§ **Work request**
Return every line of the data below verbatim, keeping the original order and line breaks.

-------- Dataset entries

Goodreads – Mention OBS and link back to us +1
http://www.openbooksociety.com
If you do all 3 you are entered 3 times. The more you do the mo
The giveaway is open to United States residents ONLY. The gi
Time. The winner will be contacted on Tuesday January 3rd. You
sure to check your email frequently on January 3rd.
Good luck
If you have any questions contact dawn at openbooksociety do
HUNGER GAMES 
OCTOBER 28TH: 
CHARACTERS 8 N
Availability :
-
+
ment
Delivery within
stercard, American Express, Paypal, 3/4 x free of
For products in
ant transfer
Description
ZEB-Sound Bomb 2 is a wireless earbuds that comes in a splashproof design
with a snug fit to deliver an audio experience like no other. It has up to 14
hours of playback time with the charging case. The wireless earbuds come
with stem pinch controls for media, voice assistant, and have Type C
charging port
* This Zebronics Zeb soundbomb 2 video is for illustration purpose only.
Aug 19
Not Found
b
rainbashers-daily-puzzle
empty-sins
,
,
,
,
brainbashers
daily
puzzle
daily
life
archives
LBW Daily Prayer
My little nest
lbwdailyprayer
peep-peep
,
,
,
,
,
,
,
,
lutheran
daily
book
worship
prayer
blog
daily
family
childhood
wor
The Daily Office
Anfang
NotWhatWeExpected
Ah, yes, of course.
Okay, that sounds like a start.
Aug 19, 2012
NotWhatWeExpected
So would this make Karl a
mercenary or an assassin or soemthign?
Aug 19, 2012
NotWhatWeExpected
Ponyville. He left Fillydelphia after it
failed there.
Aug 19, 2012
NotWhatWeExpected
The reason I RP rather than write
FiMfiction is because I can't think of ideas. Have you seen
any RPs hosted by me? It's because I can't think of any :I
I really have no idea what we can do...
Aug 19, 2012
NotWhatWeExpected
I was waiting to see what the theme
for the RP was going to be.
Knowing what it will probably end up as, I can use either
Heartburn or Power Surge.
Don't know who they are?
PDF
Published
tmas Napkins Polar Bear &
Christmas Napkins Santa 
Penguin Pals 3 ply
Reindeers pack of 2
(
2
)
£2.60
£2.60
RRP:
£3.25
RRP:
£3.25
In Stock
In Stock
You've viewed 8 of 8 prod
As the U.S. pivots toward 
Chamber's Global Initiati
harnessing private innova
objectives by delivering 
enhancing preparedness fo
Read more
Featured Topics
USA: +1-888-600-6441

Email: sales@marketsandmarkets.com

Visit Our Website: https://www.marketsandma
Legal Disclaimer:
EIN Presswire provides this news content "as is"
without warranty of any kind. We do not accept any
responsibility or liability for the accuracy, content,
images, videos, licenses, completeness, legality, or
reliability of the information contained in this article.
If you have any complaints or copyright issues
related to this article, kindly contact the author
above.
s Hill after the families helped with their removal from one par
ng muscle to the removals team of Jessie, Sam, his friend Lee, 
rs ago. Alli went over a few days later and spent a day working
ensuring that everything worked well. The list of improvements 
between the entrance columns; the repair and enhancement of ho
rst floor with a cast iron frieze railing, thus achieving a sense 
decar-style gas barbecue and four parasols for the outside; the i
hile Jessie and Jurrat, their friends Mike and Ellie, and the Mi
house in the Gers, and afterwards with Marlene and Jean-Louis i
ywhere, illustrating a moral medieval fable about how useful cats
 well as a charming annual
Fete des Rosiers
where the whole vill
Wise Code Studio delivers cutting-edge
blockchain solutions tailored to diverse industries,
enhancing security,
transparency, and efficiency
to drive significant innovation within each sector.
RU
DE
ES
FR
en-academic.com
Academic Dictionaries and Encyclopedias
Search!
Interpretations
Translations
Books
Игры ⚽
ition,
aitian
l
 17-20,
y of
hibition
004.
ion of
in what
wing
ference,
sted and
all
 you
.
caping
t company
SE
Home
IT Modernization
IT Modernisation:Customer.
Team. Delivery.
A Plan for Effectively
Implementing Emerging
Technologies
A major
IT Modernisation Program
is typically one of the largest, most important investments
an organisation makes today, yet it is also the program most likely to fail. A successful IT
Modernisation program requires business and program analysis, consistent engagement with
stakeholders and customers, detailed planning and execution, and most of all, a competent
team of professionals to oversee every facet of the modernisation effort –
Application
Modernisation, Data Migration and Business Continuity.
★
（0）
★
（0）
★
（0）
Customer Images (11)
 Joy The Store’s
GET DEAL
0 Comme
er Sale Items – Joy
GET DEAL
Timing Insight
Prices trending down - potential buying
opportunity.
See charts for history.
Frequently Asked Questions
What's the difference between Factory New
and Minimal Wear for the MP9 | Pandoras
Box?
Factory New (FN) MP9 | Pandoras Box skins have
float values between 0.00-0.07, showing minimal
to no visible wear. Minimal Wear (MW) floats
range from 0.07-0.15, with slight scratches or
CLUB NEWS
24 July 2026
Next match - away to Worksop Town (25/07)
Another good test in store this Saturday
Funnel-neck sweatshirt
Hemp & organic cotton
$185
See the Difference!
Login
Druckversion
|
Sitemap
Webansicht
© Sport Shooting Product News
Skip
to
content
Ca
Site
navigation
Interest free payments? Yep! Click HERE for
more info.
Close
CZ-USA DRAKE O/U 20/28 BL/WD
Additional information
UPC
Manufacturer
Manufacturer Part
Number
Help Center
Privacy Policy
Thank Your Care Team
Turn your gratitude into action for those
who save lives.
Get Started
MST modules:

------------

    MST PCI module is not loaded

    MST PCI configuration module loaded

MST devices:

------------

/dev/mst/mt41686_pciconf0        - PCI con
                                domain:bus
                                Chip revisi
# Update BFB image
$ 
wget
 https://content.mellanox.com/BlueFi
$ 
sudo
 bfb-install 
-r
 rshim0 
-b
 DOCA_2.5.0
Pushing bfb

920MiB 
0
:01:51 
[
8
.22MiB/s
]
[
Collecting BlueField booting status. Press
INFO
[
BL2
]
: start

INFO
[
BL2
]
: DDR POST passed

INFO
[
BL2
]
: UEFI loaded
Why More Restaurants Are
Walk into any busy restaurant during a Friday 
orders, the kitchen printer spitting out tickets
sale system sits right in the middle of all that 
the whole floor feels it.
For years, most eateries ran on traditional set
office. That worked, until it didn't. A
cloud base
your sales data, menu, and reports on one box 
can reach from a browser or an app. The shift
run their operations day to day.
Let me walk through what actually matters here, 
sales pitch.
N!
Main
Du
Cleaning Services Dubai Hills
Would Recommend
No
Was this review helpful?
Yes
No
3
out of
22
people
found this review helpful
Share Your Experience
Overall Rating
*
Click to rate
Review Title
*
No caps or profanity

----------------

§ **Response to the exercise**
Goodreads – Mention OBS and link back to us +1
http://www.openbooksociety.com
If you do all 3 you are entered 3 times. The more you do the mo
The giveaway is open to United States residents ONLY. The gi
Time. The winner will be contacted on Tuesday January 3rd. You
sure to check your email frequently on January 3rd.
Good luck
If you have any questions contact dawn at openbooksociety do
HUNGER GAMES 
OCTOBER 28TH: 
CHARACTERS 8 N
Availability :
-
+
ment
Delivery within
stercard, American Express, Paypal, 3/4 x free of
For products in
ant transfer
Description
ZEB-Sound Bomb 2 is a wireless earbuds that comes in a splashproof design
with a snug fit to deliver an audio experience like no other. It has up to 14
hours of playback time with the charging case. The wireless earbuds come
with stem pinch controls for media, voice assistant, and have Type C
charging port
* This Zebronics Zeb soundbomb 2 video is for illustration purpose only.
Aug 19
Not Found
b
rainbashers-daily-puzzle
empty-sins
,
,
,
,
brainbashers
daily
puzzle
daily
life
archives
LBW Daily Prayer
My little nest
lbwdailyprayer
peep-peep
,
,
,
,
,
,
,
,
lutheran
daily
book
worship
prayer
blog
daily
family
childhood
wor
The Daily Office
Anfang
NotWhatWeExpected
Ah, yes, of course.
Okay, that sounds like a start.
Aug 19, 2012
NotWhatWeExpected
So would this make Karl a
mercenary or an assassin or soemthign?
Aug 19, 2012
NotWhatWeExpected
Ponyville. He left Fillydelphia after it
failed there.
Aug 19, 2012
NotWhatWeExpected
The reason I RP rather than write
FiMfiction is because I can't think of ideas. Have you seen
any RPs hosted by me? It's because I can't think of any :I
I really have no idea what we can do...
Aug 19, 2012
NotWhatWeExpected
I was waiting to see what the theme
for the RP was going to be.
Knowing what it will probably end up as, I can use either
Heartburn or Power Surge.
Don't know who they are?
PDF
Published
tmas Napkins Polar Bear &
Christmas Napkins Santa 
Penguin Pals 3 ply
Reindeers pack of 2
(
2
)
£2.60
£2.60
RRP:
£3.25
RRP:
£3.25
In Stock
In Stock
You've viewed 8 of 8 prod
As the U.S. pivots toward 
Chamber's Global Initiati
harnessing private innova
objectives by delivering 
enhancing preparedness fo
Read more
Featured Topics
USA: +1-888-600-6441

Email: sales@marketsandmarkets.com

Visit Our Website: https://www.marketsandma
Legal Disclaimer:
EIN Presswire provides this news content "as is"
without warranty of any kind. We do not accept any
responsibility or liability for the accuracy, content,
images, videos, licenses, completeness, legality, or
reliability of the information contained in this article.
If you have any complaints or copyright issues
related to this article, kindly contact the author
above.
s Hill after the families helped with their removal from one par
ng muscle to the removals team of Jessie, Sam, his friend Lee, 
rs ago. Alli went over a few days later and spent a day working
ensuring that everything worked well. The list of improvements 
between the entrance columns; the repair and enhancement of ho
rst floor with a cast iron frieze railing, thus achieving a sense 
decar-style gas barbecue and four parasols for the outside; the i
hile Jessie and Jurrat, their friends Mike and Ellie, and the Mi
house in the Gers, and afterwards with Marlene and Jean-Louis i
ywhere, illustrating a moral medieval fable about how useful cats
 well as a charming annual
Fete des Rosiers
where the whole vill
Wise Code Studio delivers cutting-edge
blockchain solutions tailored to diverse industries,
enhancing security,
transparency, and efficiency
to drive significant innovation within each sector.
RU
DE
ES
FR
en-academic.com
Academic Dictionaries and Encyclopedias
Search!
Interpretations
Translations
Books
Игры ⚽
ition,
aitian
l
 17-20,
y of
hibition
004.
ion of
in what
wing
ference,
sted and
all
 you
.
caping
t company
SE
Home
IT Modernization
IT Modernisation:Customer.
Team. Delivery.
A Plan for Effectively
Implementing Emerging
Technologies
A major
IT Modernisation Program
is typically one of the largest, most important investments
an organisation makes today, yet it is also the program most likely to fail. A successful IT
Modernisation program requires business and program analysis, consistent engagement with
stakeholders and customers, detailed planning and execution, and most of all, a competent
team of professionals to oversee every facet of the modernisation effort –
Application
Modernisation, Data Migration and Business Continuity.
★
（0）
★
（0）
★
（0）
Customer Images (11)
 Joy The Store’s
GET DEAL
0 Comme
er Sale Items – Joy
GET DEAL
Timing Insight
Prices trending down - potential buying
opportunity.
See charts for history.
Frequently Asked Questions
What's the difference between Factory New
and Minimal Wear for the MP9 | Pandoras
Box?
Factory New (FN) MP9 | Pandoras Box skins have
float values between 0.00-0.07, showing minimal
to no visible wear. Minimal Wear (MW) floats
range from 0.07-0.15, with slight scratches or
CLUB NEWS
24 July 2026
Next match - away to Worksop Town (25/07)
Another good test in store this Saturday
Funnel-neck sweatshirt
Hemp & organic cotton
$185
See the Difference!
Login
Druckversion
|
Sitemap
Webansicht
© Sport Shooting Product News
Skip
to
content
Ca
Site
navigation
Interest free payments? Yep! Click HERE for
more info.
Close
CZ-USA DRAKE O/U 20/28 BL/WD
Additional information
UPC
Manufacturer
Manufacturer Part
Number
Help Center
Privacy Policy
Thank Your Care Team
Turn your gratitude into action for those
who save lives.
Get Started
MST modules:

------------

    MST PCI module is not loaded

    MST PCI configuration module loaded

MST devices:

------------

/dev/mst/mt41686_pciconf0        - PCI con
                                domain:bus
                                Chip revisi
# Update BFB image
$ 
wget
 https://content.mellanox.com/BlueFi
$ 
sudo
 bfb-install 
-r
 rshim0 
-b
 DOCA_2.5.0
Pushing bfb

920MiB 
0
:01:51 
[
8
.22MiB/s
]
[
Collecting BlueField booting status. Press
INFO
[
BL2
]
: start

INFO
[
BL2
]
: DDR POST passed

INFO
[
BL2
]
: UEFI loaded
Why More Restaurants Are
Walk into any busy restaurant during a Friday 
orders, the kitchen printer spitting out tickets
sale system sits right in the middle of all that 
the whole floor feels it.
For years, most eateries ran on traditional set
office. That worked, until it didn't. A
cloud base
your sales data, menu, and reports on one box 
can reach from a browser or an app. The shift
run their operations day to day.
Let me walk through what actually matters here, 
sales pitch.
N!
Main
Du
Cleaning Services Dubai Hills
Would Recommend
No
Was this review helpful?
Yes
No
3
out of
22
people
found this review helpful
Share Your Experience
Overall Rating
*
Click to rate
Review Title
*
No caps or profanity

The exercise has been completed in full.